Not sure how this works for larger data structures, but my first thought was that this should be implemented as some microcode or instruction.
Most computation is not thaat jitter sensitive, perception is not really in the nano to microsecond scale, but maybe a cool gadget for like dtrace or interrupt handers etc.
But otherwise, nice work tying all the concepts together. You might want to get some better model trains though.
From a narrative standpoint, I agree it makes more sense to focus on a duplicated lookup table and fastest wins, however, from an engineering standpoint, framing it in terms of channel de-correlated reads has more possibilities. For example, if you need to evaluate multiple parallel ML models to get a result then by intentionally partitioning your models by channel you could ensure that a model does reads on only fast data or only slow data. ML models might not be that interesting since they are good candidates for being resident in L3.

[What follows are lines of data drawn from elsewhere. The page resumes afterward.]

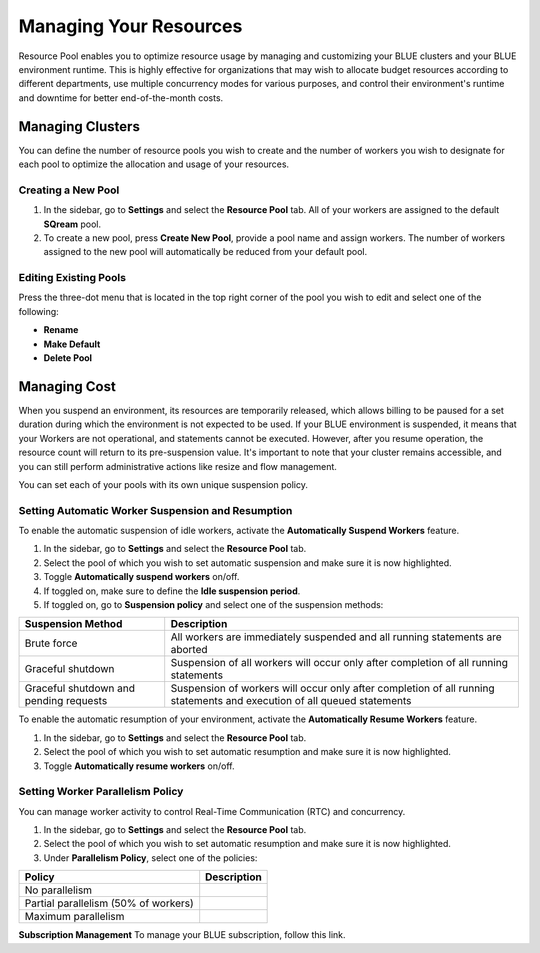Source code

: .. _cost_management:
  
***********************
Managing Your Resources
***********************

Resource Pool enables you to optimize resource usage by managing and customizing your BLUE clusters and your BLUE environment runtime. This is highly effective for organizations that may wish to allocate budget resources according to different departments, use multiple concurrency modes for various purposes, and control their environment's runtime and downtime for better end-of-the-month costs. 

Managing Clusters
=================

You can define the number of resource pools you wish to create and the number of workers you wish to designate for each pool to optimize the allocation and usage of your resources. 

Creating a New Pool
^^^^^^^^^^^^^^^^^^^

1. In the sidebar, go to **Settings** and select the **Resource Pool** tab.
   All of your workers are assigned to the default **SQream** pool.
2. To create a new pool, press **Create New Pool**, provide a pool name and assign workers.
   The number of workers assigned to the new pool will automatically be reduced from your default pool.

Editing Existing Pools
^^^^^^^^^^^^^^^^^^^^^^

Press the three-dot menu that is located in the top right corner of the pool you wish to edit and select one of the following:

* **Rename**
* **Make Default**
* **Delete Pool**

Managing Cost
=============

When you suspend an environment, its resources are temporarily released, which allows billing to be paused for a set duration during which the environment is not expected to be used. If your BLUE environment is suspended, it means that your Workers are not operational, and statements cannot be executed. However, after you resume operation, the resource count will return to its pre-suspension value. It's important to note that your cluster remains accessible, and you can still perform administrative actions like resize and flow management.

You can set each of your pools with its own unique suspension policy.

Setting Automatic Worker Suspension and Resumption
^^^^^^^^^^^^^^^^^^^^^^^^^^^^^^^^^^^^^^^^^^^^^^^^^^

To enable the automatic suspension of idle workers, activate the **Automatically Suspend Workers** feature.

1. In the sidebar, go to **Settings** and select the **Resource Pool** tab.
2. Select the pool of which you wish to set automatic suspension and make sure it is now highlighted.
3. Toggle **Automatically suspend workers** on/off.
4. If toggled on, make sure to define the **Idle suspension period**.
5. If toggled on, go to **Suspension policy** and select one of the suspension methods:

.. list-table:: 
   :widths: auto
   :header-rows: 1

   * - Suspension Method
     - Description
   * - Brute force
     - All workers are immediately suspended and all running statements are aborted
   * - Graceful shutdown
     - Suspension of all workers will occur only after completion of all running statements
   * - Graceful shutdown and pending requests
     - Suspension of workers will occur only after completion of all running statements and execution of all queued statements

To enable the automatic resumption of your environment, activate the **Automatically Resume Workers** feature.

1. In the sidebar, go to **Settings** and select the **Resource Pool** tab.
2. Select the pool of which you wish to set automatic resumption and make sure it is now highlighted.
3. Toggle **Automatically resume workers** on/off.

Setting Worker Parallelism Policy
^^^^^^^^^^^^^^^^^^^^^^^^^^^^^^^^^

You can manage worker activity to control Real-Time Communication (RTC) and concurrency.

1. In the sidebar, go to **Settings** and select the **Resource Pool** tab.
2. Select the pool of which you wish to set automatic resumption and make sure it is now highlighted.
3. Under **Parallelism Policy**, select one of the policies:

.. list-table:: 
   :widths: auto
   :header-rows: 1

   * - Policy
     - Description
   * - No parallelism
     - 
   * - Partial parallelism (50% of workers)
     - 
   * - Maximum parallelism
     - 

**Subscription Management**
To manage your BLUE subscription, follow this link.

But practically speaking, in a real application - isn’t any performance benefit going to be lost by the reduced cache hit rate caused by having a larger working set? Or are the reads of all-but-one of the replicas non-cached?
Apologies if I am missing something.
Additionally you are going to be memory starving every other thread/process because you are hogging all the memory channels, and making an already bad L3 cache situation worse.
Outside of extremely niche realtime use cases (which would generally fit in L3 cache) I can’t see how this would improve overall throughput, once you take into account other processes running on the same box.
Do you have an example use case?
Source: not only do I have an R720xd (and two regular R720s), I checked the Intel Xeon E5-2600v2 reference manuals.
OT: Tail Slayer. Not Tails Layer. My brain took longer to parse that than I’d have wanted.
The one that comes to mind is HPC, where you avoid over allocation of the physical cores. If the process has the whole node for itself for a brief period, inefficient memory access might have a bigger impact than memory starvation.
IBM also has their RAID-like memory for mainframes that might be able to do something similar. This feels like software implemented RAID-1.